What's the runtime of this algorithm?

Question

I just wrote an answer to a question:

longest common subsequence: why is this wrong?

This function is supposed to find the longest substring between two strings, but when I tried to figure out the worst-case runtime and the input that would cause that, I realized I didn't know. Consider the code to be C pseudocode.

// assume the shorter string is passed in as A
int lcs(char * A, char * B)
{
  int length_a = strlen(A);
  int length_b = strlen(B);

  // This holds the length of the longest common substring found so far
  int longest_length_found = 0;

  // for each character in one string (doesn't matter which), look for 
  //   incrementally larger strings in the other
  // once a longer substring can no longer be found, stop
  for (int a_index = 0; a_index < length_a - longest_length_found; a_index++) {
    for (int b_index = 0; b_index < length_b - longest_length_found; b_index++) {

      // check the next letter until a mismatch is found or one of the strings ends.
      for (int offset = 0; 
           A[a_index+offset] != '\0' && 
             B[b_index+offset] != '\0' && 
             A[a_index+offset] == B[b_index+offset]; 
           offset++) {          
        longest_length_found = longest_length_found > offset ? longest_length_found : offset;
      }
    }
  }
  return longest_found_length;
}

Here's my thinking so far:

Below, I'll be assuming A and B are roughly equivalent size as to not have to say ABA, I'll just say n^3. If this is terribly bad, I can update the question.

Description of the task ▸ Can you write the next part of the forum post above about the runtime of the substring function, picking up after its last sentence?

Dataset content ▸

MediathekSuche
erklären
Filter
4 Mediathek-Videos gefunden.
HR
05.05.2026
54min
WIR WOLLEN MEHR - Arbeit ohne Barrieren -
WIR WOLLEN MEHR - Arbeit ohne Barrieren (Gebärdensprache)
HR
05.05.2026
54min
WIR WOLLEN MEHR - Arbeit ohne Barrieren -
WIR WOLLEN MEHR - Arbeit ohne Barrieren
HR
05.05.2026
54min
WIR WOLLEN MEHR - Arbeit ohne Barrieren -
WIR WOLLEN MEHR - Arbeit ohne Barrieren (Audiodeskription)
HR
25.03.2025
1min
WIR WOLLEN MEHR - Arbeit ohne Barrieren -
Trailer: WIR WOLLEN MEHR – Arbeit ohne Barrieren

Your response ▸
Without some of the optimizations in the code, I believe the runtime is ABA for a N^3 runtime.

However, if the strings are dissimilar and a long substring is never found, the inner-most for loop would drop out to a constant leaving us with A*B, right?

If the strings are exactly the same, the algorithm takes linear time, as there is only one simultaneous pass through each of the strings.

If the strings are similar, but not identical, then the longest_length_found would become a significant fraction of the smaller of A or B, which would divide out one of the factors in the N^3 leaving us with N^2, right? I'm just trying to understand what happens when they are remarkably similar but not identical.

Thinking out loud, what if on the first letter, you find a substring with a length around half of the length of A. This would mean that you would run A/2 iterations of the first loop, B-(A/2) iterations of the second loop, and then up to A/2 iterations in the third loop (assuming the strings were very similar) without finding a longer substring. Assuming roughly even length strings, that's N/2 * N/2 * N/2 = O(N^3).

Sample strings which could show this behavior:

A A A B A A A B A A A B A A A B

A A A A B A A A A B A A A A B A

Am I close or am I missing something or misapplying something?

I'm pretty sure I could do better using a trie/prefix tree, but again, I'm just really interested in understanding the behavior of this specific code.

Answer 1

I think what roliu said in the comments is bang on the money. I think your algorithm is O(N³) with a best-case of O(N²).

What I actually wanted to point out is the over-indulgence of this algorithm. You see, for every possible starting offset in each string, you test every subsequent matching character to count the number of matches. But consider something like this:

A = "01111111"
B = "11111110"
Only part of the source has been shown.